Exercise 1: Duplicate the data items from the first line up to and including the line containing "Ahora conoces".
Exercise 2: Write the next part of the passage on Elixir and OTP conventions, picking up after its final sentence.

5.4 Mix Tasks as Single-File Modules

55 Mix tasks, each in its own file. Convention:

  • One task = one file
  • Module name determines task name: Mix.Tasks.Deps.Cleandeps.clean
  • @shortdoc for brief help, @moduledoc for full docs
  • @recursive true for umbrella traversal

5.5 ExUnit CaseTemplate (Extension Pattern)

The ExUnit.CaseTemplate is how Elixir's test framework supports extension — you define a module that uses CaseTemplate, and test modules use YourModule to inherit setup callbacks and helpers.

This is the same pattern Phoenix uses for ConnCase and DataCase. It originates from ExUnit itself — the framework demonstrates its own extension point.

5.6 Logger: Erlang Integration Done Right

PR #9333 (Sep 2019, merged Nov 2019): "Use Erlang's logger as main logging implementation." The Elixir Logger was rewritten to sit on top of Erlang's :logger module rather than reimplementing log dispatch.

Convention: When OTP provides infrastructure, wrap it rather than replace it. The compatibility layer translates Erlang log messages to Elixir format, but dispatch/filtering/handlers are OTP's.

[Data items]
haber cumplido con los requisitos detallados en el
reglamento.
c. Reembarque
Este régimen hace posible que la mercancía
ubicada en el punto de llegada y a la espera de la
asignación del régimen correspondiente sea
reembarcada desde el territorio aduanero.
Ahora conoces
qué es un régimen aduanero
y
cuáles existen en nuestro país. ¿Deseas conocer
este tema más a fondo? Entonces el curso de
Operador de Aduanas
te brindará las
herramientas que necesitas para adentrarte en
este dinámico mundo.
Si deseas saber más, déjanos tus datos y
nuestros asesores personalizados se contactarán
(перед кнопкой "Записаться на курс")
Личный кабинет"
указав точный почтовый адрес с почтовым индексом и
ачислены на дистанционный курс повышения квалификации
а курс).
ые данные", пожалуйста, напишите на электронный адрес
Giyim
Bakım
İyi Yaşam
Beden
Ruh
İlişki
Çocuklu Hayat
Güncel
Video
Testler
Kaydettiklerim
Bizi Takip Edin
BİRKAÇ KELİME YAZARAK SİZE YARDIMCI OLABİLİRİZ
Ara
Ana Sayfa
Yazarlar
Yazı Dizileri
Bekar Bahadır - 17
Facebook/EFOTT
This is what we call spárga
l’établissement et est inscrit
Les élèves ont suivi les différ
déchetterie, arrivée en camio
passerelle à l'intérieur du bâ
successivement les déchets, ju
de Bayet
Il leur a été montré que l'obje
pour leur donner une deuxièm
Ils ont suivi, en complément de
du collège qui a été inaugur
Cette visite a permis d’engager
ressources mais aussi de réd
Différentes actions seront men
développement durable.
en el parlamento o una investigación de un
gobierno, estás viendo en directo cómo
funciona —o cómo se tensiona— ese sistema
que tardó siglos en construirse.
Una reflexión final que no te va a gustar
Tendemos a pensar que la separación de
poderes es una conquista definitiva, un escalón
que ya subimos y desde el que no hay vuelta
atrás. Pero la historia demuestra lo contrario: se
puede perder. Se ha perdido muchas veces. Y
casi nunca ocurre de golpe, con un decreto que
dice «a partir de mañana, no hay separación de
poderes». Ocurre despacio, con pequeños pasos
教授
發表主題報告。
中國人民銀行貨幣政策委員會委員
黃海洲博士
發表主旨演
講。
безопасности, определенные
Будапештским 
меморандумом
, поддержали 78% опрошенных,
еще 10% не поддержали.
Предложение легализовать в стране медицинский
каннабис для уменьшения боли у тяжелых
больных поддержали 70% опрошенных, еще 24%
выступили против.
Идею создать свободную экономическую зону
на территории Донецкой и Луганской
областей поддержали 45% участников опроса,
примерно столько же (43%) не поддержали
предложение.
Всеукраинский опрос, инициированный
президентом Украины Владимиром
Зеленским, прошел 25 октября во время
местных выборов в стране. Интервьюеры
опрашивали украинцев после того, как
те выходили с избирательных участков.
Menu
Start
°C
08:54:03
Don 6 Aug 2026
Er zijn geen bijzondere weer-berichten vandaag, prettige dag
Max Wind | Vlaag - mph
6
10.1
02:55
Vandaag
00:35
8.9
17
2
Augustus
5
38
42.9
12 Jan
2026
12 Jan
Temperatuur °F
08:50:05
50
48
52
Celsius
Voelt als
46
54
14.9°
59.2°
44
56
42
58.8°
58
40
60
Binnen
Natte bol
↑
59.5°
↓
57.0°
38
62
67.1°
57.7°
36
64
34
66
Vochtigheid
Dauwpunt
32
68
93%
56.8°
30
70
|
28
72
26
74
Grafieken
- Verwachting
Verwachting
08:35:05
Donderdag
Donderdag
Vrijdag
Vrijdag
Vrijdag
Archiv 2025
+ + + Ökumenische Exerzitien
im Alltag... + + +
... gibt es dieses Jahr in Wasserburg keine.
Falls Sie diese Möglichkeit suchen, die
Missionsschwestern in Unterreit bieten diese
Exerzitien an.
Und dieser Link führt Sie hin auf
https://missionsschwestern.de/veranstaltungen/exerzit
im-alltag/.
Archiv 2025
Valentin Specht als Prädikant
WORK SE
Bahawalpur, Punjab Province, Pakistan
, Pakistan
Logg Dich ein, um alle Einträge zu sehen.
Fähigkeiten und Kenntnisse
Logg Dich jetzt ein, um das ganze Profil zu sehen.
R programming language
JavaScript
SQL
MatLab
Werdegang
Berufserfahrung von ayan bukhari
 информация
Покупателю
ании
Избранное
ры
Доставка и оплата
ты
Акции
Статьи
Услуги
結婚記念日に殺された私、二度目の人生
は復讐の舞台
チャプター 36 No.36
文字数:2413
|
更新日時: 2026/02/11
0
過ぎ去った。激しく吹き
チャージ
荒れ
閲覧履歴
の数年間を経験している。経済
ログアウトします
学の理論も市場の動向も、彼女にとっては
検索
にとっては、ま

Task answer 1:
haber cumplido con los requisitos detallados en el
reglamento.
c. Reembarque
Este régimen hace posible que la mercancía
ubicada en el punto de llegada y a la espera de la
asignación del régimen correspondiente sea
reembarcada desde el territorio aduanero.
Ahora conoces

Task answer 2:
6. PR Discussion Patterns

JSON.Encoder (PR #14021, Dec 2024)

38 review comments, 13 days to merge. Key debate:

sabiwara asked: "What is the reason we went with a different API than Jason?" — questioning why the stdlib JSON module doesn't mirror the dominant community library.

michalmuskala (Jason author): "Once 1.18 is released with the new JSON module, I plan to make a new release of Jason with some small fixes and then effectively deprecate it."

Lesson: When stdlib absorbs community library functionality, the community library author participates in the review. Jason's author blessed the replacement and planned deprecation. This is how healthy ecosystem evolution works.

Duration (PR #13385, Mar-Apr 2024)

75 comments + 116 review comments. The most debated PR in recent Elixir history.

Pattern: Community contributor (@tfiedlerdejanze) opened a PR adding Date.shift/2. José redirected to a broader Duration type. The contributor iterated through multiple designs.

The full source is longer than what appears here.